# ASSIGNED TASK 1:
Starting at the beginning of the records and going through the line with "-0.321234, 0.942539, 0.624429]]", switch "photo" to "image" and write those lines out again with nothing else altered.

# EXCERPT TO READ:
In this installment of the current storyline (which began in issue #153), we finally learn the identity and origin of the “impostor” Captain America and Bucky. Aside from the insights we get into the other Cap’s character—as well as “our” Cap’s reaction to him, on which more in the next issue—this story is a classic retcon in the original sense coined by editor Roy Thomas (who inspired this particular story), reconciling past and present continuity with minimal changes and reaffirming the integrity of the Marvel Universe, rather than changing established story details in an attempt to “simplify” matters for new readers.
The issue opens on the “real” Steve Rogers and Sharon Carter, enjoying a long-deserved vacation in the Bahamas, and teaching an important lesson about the importance of sunscreen.
Gee, the second panel below is a bit uncomfortable given recent events in the comics. (I guess Nick Spencer assumed that Sharon “won.”)
As many have in the past, the impostors use a glimpse of Cap’s fallen sidekick to lure him into a trap. Gullible? Sure, but understandable.
After subduing the real Cap, the impostor Cap puts his shorts on and tries to fool Sharon, but she picks up pretty quickly on the fact that he’s not her Lobster Man, and soon she and Sam (who has since arrived) fight the two impostors, scoring points on the Hitler-hate connection.
We’ve seen this point made before, but it bears repeating just to emphasize the difference between the impostors and the real thing: Not only would the real Cap and Bucky never say things like “his kind” in reference to Sam, but they would also never refer to themselves as “America’s savior.”
Having beaten all three of our heroes, the impostors load them on a plane, and once in the air, the mysterious Cap reveals his true identity and origin.

# ASSIGNED TASK 2:
List every word or phrase that the Captain America review puts in quotation marks.

# DATA EXTRACTS:
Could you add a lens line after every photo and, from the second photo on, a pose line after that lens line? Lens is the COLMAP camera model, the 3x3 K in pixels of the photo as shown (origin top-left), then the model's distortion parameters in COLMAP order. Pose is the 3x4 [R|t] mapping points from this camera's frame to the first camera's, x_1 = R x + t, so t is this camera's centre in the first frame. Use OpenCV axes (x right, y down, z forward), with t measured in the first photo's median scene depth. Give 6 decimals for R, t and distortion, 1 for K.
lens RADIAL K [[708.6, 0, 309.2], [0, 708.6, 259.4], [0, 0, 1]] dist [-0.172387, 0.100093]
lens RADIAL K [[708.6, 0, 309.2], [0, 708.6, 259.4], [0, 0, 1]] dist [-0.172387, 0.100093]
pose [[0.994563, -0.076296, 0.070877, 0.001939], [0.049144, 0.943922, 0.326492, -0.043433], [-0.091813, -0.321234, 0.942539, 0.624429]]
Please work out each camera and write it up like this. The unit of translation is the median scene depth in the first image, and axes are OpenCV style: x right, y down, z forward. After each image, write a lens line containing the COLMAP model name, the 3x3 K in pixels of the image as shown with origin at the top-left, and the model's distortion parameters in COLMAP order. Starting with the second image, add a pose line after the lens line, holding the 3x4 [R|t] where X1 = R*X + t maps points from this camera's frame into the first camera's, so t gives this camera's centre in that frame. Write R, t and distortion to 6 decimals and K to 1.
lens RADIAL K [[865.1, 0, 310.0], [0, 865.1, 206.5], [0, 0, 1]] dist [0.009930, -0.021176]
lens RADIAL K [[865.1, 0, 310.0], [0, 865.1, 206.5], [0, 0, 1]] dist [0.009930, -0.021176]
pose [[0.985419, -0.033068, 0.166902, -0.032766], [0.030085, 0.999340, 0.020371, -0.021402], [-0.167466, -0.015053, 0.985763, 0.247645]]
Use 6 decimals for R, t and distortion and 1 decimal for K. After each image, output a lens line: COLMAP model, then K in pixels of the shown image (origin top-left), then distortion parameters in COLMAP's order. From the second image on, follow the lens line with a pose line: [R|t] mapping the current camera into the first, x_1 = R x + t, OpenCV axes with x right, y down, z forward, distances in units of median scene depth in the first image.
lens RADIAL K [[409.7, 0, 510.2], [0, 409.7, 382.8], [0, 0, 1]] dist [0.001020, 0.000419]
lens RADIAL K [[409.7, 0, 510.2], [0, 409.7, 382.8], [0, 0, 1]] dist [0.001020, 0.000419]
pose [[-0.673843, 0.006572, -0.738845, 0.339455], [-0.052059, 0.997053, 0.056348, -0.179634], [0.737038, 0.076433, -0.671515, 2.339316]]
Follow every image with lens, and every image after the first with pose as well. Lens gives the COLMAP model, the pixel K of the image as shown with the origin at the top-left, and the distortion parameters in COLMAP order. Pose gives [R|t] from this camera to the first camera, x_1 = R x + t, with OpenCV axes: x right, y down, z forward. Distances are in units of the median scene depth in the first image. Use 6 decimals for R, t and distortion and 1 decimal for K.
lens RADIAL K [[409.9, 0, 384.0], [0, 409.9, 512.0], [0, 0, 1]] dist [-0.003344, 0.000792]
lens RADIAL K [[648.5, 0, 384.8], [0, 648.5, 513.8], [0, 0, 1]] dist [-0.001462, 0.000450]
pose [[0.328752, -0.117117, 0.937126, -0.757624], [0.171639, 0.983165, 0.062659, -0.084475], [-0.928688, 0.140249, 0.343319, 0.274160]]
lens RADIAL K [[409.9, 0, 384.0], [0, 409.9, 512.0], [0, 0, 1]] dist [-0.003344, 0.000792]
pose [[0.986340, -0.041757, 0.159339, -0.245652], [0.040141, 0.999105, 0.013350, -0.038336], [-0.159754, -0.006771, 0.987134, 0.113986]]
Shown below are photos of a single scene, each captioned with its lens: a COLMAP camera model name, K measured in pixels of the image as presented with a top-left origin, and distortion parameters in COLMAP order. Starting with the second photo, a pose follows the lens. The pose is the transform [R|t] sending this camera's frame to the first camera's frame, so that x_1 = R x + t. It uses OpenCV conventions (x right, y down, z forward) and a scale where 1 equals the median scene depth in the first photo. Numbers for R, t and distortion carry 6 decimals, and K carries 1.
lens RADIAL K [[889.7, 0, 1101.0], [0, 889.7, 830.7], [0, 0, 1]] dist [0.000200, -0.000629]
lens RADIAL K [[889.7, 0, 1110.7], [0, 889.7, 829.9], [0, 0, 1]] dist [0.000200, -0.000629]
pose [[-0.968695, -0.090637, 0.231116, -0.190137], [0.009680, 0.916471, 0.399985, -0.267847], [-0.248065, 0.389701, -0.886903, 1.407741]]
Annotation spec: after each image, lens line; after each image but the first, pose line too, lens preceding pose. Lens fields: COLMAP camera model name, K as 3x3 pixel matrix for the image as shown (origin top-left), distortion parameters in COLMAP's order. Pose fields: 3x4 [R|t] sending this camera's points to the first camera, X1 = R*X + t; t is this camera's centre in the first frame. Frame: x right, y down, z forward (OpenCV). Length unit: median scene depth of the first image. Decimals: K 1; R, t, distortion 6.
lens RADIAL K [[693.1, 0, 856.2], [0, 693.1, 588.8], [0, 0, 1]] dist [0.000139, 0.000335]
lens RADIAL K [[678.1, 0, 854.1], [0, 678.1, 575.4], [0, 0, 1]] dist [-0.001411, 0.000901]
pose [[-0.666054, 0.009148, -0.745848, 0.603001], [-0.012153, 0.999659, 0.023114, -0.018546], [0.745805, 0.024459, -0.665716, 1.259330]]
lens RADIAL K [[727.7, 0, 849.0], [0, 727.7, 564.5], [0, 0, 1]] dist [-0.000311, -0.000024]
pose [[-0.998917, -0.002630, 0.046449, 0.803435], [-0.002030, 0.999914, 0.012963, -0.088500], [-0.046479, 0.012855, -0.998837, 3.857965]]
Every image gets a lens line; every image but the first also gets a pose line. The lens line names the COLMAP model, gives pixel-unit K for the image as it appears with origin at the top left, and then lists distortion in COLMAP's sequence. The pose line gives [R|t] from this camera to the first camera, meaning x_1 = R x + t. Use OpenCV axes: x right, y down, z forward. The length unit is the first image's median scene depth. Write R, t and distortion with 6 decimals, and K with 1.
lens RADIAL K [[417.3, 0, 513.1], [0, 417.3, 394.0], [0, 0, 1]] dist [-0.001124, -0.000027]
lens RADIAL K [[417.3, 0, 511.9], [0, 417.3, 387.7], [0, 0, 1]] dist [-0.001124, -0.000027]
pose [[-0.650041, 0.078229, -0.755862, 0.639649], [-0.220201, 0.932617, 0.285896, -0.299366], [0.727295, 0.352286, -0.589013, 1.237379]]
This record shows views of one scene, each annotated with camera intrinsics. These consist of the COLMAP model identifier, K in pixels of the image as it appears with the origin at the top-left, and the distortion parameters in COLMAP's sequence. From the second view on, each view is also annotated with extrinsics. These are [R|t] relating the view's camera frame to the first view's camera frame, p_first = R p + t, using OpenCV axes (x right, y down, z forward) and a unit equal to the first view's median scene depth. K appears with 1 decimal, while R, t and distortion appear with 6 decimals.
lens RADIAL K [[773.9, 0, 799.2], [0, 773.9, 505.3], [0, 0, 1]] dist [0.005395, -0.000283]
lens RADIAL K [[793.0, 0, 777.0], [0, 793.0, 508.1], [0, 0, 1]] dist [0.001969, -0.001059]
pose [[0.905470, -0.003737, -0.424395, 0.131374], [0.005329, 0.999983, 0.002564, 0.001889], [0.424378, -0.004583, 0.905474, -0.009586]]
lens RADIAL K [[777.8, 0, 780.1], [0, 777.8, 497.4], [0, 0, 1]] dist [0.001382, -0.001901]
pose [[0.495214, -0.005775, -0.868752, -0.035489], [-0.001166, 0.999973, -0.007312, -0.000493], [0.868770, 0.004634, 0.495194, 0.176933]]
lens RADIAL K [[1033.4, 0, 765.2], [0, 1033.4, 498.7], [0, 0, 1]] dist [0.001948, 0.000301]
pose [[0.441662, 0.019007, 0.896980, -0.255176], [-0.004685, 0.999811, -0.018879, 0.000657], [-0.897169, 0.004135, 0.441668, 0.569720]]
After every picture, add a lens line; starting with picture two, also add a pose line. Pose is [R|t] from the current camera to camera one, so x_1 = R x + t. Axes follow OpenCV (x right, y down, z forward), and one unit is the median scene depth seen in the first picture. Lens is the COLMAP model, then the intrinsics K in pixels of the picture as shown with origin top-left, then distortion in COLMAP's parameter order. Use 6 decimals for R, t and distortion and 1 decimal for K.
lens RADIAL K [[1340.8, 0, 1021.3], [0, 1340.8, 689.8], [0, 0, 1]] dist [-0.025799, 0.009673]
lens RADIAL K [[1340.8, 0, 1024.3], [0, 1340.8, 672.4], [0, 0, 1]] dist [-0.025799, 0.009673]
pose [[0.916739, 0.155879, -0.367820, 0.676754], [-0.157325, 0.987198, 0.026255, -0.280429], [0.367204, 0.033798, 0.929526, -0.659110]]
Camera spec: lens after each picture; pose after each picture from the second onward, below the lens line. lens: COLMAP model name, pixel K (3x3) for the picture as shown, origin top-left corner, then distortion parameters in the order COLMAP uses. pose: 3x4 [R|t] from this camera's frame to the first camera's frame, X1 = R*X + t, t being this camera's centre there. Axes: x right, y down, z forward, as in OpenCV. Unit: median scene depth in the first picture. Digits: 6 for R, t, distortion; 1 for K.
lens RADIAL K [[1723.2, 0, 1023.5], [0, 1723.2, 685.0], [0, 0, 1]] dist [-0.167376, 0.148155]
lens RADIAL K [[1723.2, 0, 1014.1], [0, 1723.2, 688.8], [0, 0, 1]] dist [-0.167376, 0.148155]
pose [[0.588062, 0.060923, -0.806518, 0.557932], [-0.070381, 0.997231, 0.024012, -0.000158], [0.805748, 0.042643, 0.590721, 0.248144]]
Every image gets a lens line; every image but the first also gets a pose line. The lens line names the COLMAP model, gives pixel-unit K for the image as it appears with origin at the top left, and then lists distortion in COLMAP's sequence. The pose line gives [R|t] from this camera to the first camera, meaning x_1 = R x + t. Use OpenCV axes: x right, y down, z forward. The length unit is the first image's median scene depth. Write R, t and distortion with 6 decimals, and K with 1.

# TASK ANSWER 1:
Could you add a lens line after every image and, from the second image on, a pose line after that lens line? Lens is the COLMAP camera model, the 3x3 K in pixels of the image as shown (origin top-left), then the model's distortion parameters in COLMAP order. Pose is the 3x4 [R|t] mapping points from this camera's frame to the first camera's, x_1 = R x + t, so t is this camera's centre in the first frame. Use OpenCV axes (x right, y down, z forward), with t measured in the first image's median scene depth. Give 6 decimals for R, t and distortion, 1 for K.
lens RADIAL K [[708.6, 0, 309.2], [0, 708.6, 259.4], [0, 0, 1]] dist [-0.172387, 0.100093]
lens RADIAL K [[708.6, 0, 309.2], [0, 708.6, 259.4], [0, 0, 1]] dist [-0.172387, 0.100093]
pose [[0.994563, -0.076296, 0.070877, 0.001939], [0.049144, 0.943922, 0.326492, -0.043433], [-0.091813, -0.321234, 0.942539, 0.624429]]

# TASK ANSWER 2:
impostor
our
simplify
real
won
his kind
America's savior